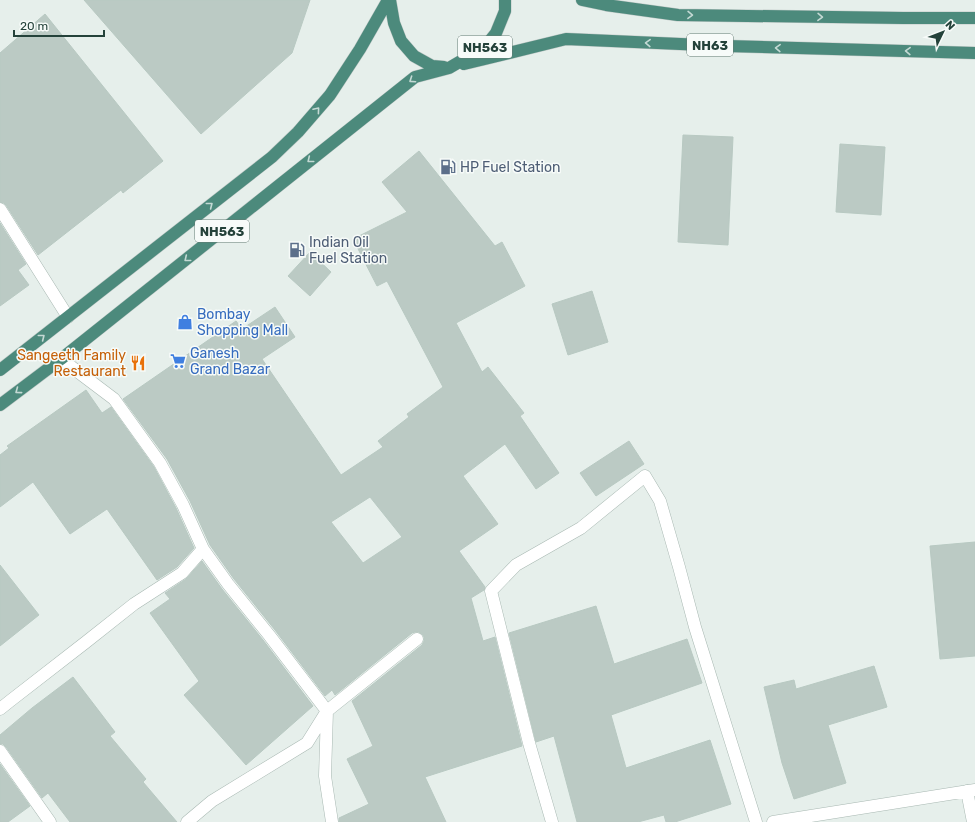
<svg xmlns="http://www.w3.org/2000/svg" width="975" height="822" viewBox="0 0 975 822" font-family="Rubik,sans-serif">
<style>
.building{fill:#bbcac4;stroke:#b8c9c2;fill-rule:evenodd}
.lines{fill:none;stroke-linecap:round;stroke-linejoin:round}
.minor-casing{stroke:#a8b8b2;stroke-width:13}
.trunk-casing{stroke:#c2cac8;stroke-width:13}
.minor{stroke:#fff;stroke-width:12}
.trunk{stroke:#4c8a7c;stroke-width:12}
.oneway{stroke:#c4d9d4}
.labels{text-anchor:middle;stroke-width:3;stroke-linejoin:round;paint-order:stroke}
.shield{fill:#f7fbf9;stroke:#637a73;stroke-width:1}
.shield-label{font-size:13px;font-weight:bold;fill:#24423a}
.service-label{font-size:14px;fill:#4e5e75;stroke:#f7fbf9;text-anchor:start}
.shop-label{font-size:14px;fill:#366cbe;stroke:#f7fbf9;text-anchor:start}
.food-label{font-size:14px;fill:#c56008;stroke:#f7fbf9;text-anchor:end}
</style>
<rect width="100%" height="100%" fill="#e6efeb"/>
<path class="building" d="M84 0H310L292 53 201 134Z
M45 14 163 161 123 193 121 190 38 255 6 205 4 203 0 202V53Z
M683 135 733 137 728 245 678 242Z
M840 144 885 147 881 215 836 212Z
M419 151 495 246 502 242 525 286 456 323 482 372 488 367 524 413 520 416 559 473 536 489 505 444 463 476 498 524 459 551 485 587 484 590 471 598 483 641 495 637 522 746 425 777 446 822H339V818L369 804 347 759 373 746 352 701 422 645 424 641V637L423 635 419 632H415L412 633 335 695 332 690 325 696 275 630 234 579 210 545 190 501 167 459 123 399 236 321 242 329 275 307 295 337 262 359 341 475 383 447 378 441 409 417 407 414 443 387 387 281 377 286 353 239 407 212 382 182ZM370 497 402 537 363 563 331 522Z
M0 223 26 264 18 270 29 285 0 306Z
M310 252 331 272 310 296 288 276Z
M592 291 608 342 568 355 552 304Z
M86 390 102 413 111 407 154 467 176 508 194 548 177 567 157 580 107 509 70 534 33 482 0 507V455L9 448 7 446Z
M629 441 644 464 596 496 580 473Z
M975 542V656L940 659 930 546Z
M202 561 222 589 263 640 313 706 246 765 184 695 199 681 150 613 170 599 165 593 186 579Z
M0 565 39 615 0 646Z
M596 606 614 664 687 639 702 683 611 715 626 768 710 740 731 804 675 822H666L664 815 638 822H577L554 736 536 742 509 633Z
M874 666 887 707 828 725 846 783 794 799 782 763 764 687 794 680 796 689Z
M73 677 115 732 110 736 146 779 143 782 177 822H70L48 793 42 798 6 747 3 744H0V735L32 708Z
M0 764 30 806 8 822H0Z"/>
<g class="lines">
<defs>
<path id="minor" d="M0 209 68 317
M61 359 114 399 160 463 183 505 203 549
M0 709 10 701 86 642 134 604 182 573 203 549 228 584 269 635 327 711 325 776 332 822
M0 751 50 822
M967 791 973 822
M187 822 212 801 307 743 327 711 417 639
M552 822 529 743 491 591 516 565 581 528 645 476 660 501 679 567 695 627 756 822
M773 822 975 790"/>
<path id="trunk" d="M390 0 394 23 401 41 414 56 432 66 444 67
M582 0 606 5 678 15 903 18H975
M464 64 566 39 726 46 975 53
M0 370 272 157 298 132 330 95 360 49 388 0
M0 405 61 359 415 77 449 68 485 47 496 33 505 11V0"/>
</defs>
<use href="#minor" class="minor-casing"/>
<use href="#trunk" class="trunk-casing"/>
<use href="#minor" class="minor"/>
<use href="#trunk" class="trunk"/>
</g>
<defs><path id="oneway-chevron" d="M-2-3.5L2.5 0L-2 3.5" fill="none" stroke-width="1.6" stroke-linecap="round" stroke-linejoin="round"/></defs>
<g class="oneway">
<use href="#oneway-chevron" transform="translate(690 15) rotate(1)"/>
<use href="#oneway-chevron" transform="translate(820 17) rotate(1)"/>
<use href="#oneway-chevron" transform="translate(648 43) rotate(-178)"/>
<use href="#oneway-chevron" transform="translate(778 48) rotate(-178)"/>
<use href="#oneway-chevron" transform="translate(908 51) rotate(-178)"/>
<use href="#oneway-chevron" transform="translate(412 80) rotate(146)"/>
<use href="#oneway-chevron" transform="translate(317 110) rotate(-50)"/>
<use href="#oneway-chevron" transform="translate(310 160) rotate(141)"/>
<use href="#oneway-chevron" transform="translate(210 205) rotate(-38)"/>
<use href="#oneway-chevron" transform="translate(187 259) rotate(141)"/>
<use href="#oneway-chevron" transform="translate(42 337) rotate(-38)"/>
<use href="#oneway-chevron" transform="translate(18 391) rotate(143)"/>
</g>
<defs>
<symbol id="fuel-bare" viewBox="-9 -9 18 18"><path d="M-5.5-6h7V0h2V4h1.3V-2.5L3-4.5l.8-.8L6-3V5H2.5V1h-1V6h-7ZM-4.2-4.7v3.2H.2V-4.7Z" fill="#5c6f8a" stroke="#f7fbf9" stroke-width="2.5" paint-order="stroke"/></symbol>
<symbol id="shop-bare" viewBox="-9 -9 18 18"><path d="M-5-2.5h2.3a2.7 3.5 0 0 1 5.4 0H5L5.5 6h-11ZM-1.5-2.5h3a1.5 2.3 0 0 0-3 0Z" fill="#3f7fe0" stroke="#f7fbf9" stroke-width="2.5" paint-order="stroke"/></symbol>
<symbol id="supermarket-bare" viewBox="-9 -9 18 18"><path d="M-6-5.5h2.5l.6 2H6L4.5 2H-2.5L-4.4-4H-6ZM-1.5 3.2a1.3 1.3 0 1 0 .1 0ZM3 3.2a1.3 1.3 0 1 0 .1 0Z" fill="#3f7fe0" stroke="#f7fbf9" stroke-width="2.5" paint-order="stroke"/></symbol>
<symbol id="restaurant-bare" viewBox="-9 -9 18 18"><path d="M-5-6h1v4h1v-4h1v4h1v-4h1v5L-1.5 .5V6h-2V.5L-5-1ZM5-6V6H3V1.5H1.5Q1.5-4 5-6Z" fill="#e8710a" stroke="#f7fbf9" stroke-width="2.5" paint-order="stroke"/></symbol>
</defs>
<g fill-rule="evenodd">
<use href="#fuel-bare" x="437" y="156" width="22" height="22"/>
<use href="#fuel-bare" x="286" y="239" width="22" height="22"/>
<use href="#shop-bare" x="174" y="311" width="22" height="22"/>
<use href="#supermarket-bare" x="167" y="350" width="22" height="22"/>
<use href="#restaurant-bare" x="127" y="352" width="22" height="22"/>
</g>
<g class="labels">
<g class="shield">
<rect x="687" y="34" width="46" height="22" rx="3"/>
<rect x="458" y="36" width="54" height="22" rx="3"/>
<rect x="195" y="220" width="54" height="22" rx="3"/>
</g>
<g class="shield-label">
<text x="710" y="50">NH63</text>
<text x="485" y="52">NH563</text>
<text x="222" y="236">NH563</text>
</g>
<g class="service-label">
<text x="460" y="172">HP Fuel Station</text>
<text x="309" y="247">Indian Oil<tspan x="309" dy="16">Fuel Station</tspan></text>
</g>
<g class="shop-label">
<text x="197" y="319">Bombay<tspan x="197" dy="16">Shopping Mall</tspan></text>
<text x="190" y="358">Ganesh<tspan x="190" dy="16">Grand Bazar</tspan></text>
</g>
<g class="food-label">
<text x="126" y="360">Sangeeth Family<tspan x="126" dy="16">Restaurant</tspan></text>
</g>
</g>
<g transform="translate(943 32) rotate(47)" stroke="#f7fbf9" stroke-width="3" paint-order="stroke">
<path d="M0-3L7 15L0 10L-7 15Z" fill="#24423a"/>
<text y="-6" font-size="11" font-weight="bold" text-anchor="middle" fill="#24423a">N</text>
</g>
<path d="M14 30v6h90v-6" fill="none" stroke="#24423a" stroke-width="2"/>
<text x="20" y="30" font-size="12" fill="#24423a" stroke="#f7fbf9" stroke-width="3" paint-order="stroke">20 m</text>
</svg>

┄┄┄┄┄┄┄┄┄┄

Work to be completed:
Going through the records above, state how many lines include the word "rule", and give no other text.

Exercise output:
2